Dans le domaine de la sculpture, on peut découvrir les œuvres de Katya Traboulsi, Hady Sy, Alfred Basbous et Randa Nehmé, pour ne citer qu’eux. Et ce sont deux femmes, Marie-Noëlle Fattal et Anna Ward, qui occupent l’espace de la photographie. Trois galeries phares du Liban sont parties prenantes de ce projet: Saleh Barakat, Tanit et la Galerie Janine Rubeiz. Elles ont dû se limiter à quinze œuvres, faute de place.
Pour Gabriel Rizkallah, il est primordial de faire connaître les artistes libanais des services consulaires et culturels pour qu’ils rayonnent dans le monde entier.

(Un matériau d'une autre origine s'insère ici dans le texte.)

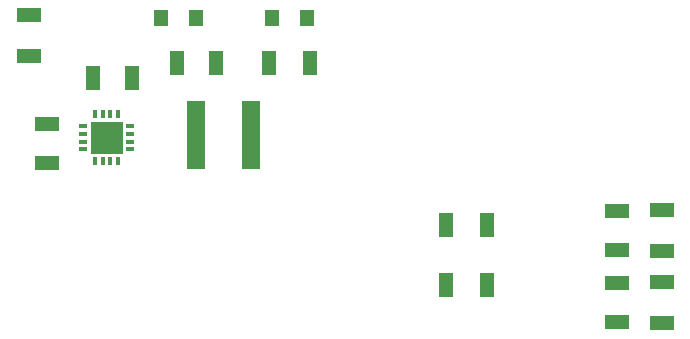
<source format=gbr>
G04 EAGLE Gerber RS-274X export*
G75*
%MOMM*%
%FSLAX34Y34*%
%LPD*%
%INSolderpaste Top*%
%IPPOS*%
%AMOC8*
5,1,8,0,0,1.08239X$1,22.5*%
G01*
%ADD10R,1.270000X2.032000*%
%ADD11R,2.032000X1.270000*%
%ADD12R,0.350000X0.800000*%
%ADD13R,0.800000X0.350000*%
%ADD14R,2.800000X2.800000*%
%ADD15R,2.060000X1.270000*%
%ADD16R,1.270000X2.060000*%
%ADD17R,1.200000X1.400000*%
%ADD18R,1.600200X5.715000*%


D10*
X128270Y368300D03*
X161290Y368300D03*
D11*
X571500Y194310D03*
X571500Y161290D03*
X571500Y222250D03*
X571500Y255270D03*
X88900Y295910D03*
X88900Y328930D03*
D10*
X232410Y381000D03*
X199390Y381000D03*
D12*
X149450Y337500D03*
X142950Y337500D03*
X136450Y337500D03*
X129950Y337500D03*
D13*
X119700Y327250D03*
X119700Y320750D03*
X119700Y314250D03*
X119700Y307750D03*
D12*
X129950Y297500D03*
X136450Y297500D03*
X142950Y297500D03*
X149450Y297500D03*
D13*
X159700Y307750D03*
X159700Y314250D03*
X159700Y320750D03*
X159700Y327250D03*
D14*
X139700Y317500D03*
D15*
X609600Y160250D03*
X609600Y195350D03*
X609600Y221210D03*
X609600Y256310D03*
D16*
X426950Y243840D03*
X462050Y243840D03*
X426950Y193040D03*
X462050Y193040D03*
D17*
X309640Y419100D03*
X279640Y419100D03*
X185660Y419100D03*
X215660Y419100D03*
D15*
X73660Y386310D03*
X73660Y421410D03*
D16*
X277090Y381000D03*
X312190Y381000D03*
D18*
X215260Y320040D03*
X262260Y320040D03*
M02*

</source>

Il s’agit de conquérir des marchés étrangers, avec l’art local pour commencer – mais pourquoi pas, à l’avenir, l’art moyen-oriental. Son choix s’est porté sur l’ambassade d’Italie, un pays dont il affectionne particulièrement l’architecture, la culture et l’art. «Grâce à cette exposition, nous allons tenter de nous rapprocher d’autres ambassades afin d’organiser avec elles des manifestations similaires et de transmettre une autre image du Liban que celle qui est relayée par les médias», souligne-t-il.

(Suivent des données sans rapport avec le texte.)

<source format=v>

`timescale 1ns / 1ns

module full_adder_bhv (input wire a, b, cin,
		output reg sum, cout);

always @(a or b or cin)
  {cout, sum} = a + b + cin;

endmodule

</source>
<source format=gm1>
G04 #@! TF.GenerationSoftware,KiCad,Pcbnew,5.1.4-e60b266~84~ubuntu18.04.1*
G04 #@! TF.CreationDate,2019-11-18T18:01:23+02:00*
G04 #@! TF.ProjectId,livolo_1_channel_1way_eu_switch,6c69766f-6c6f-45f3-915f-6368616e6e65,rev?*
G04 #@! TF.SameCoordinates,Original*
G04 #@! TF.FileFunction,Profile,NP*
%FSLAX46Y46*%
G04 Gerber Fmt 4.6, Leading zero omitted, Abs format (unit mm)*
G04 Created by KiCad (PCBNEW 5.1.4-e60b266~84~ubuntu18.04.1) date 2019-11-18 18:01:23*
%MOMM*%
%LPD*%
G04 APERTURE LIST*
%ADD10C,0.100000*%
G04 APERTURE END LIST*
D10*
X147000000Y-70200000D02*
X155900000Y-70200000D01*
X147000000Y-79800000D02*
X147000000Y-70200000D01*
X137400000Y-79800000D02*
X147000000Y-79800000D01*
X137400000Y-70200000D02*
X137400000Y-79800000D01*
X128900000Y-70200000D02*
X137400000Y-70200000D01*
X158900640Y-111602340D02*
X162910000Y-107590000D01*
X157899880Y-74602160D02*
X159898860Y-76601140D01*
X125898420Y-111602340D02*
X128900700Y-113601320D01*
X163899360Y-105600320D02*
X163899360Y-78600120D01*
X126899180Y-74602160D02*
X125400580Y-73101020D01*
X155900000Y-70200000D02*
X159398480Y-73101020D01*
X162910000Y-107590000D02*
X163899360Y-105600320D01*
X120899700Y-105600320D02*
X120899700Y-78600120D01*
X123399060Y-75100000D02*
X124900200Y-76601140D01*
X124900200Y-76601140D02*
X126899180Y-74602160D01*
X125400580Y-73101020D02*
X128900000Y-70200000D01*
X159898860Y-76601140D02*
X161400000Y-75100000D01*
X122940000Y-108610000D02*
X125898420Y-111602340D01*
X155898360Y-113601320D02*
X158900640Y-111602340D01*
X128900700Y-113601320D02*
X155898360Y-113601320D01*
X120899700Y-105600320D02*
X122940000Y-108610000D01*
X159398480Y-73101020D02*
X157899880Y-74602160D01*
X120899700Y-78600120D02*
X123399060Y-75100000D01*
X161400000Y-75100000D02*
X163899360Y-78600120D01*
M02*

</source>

L’ambassadrice d’Italie au Liban, Nicoletta Bombardiere, a déclaré pour sa part à Arab News que «son ambassade, pour qui le soutien à la culture est primordial, tient à mettre davantage en lumière ces artistes ainsi qu’à ouvrir ses portes aux événements culturels et sociaux afin d’inviter un public plus grand à le visiter et à prendre connaissance du travail de l’ambassade à Beyrouth».
Rotating Art n’est pas une simple exposition: l’association avec l’ambassade d’Italie permet de proposer des activités annexes, parmi lesquelles un concert de Pasquale Porciello, une conférence conjointe d’ONG italiennes et libanaises sur la coopération durable et la présentation du livre du journaliste italien Lorenzo Trombetta.
Par ailleurs, selon le commissaire de Rotating Art, le marché de l’art se porte bien, voire très bien depuis 2020, et il a connu un pic en 2021. «Au départ, avec le déclenchement de la crise financière, les gens voulaient sortir leur argent des banques et ils ont donc eu recours aux chèques bancaires pour investir et diversifier les placements. Comme le chèque bancaire a disparu par la suite, on s’attendait à une chute du marché, ce n’a pas été le cas», explique-t-il. Il y a eu un réajustement des prix, qui étaient excessifs, et les gens se sont découvert des âmes de collectionneurs par la même occasion. En outre, il s’agit d’un investissement plus simple, plus “liquide” et plus sûr étant donné les nombreuses crises qui secouent le monde. C’est aussi un investissement qui offre une plus-value intéressante», souligne Gabriel Rizkallah.
L’exposition a été inaugurée le 26 avril et elle se poursuivra à l’ambassade d’Italie jusqu’au 4 mai.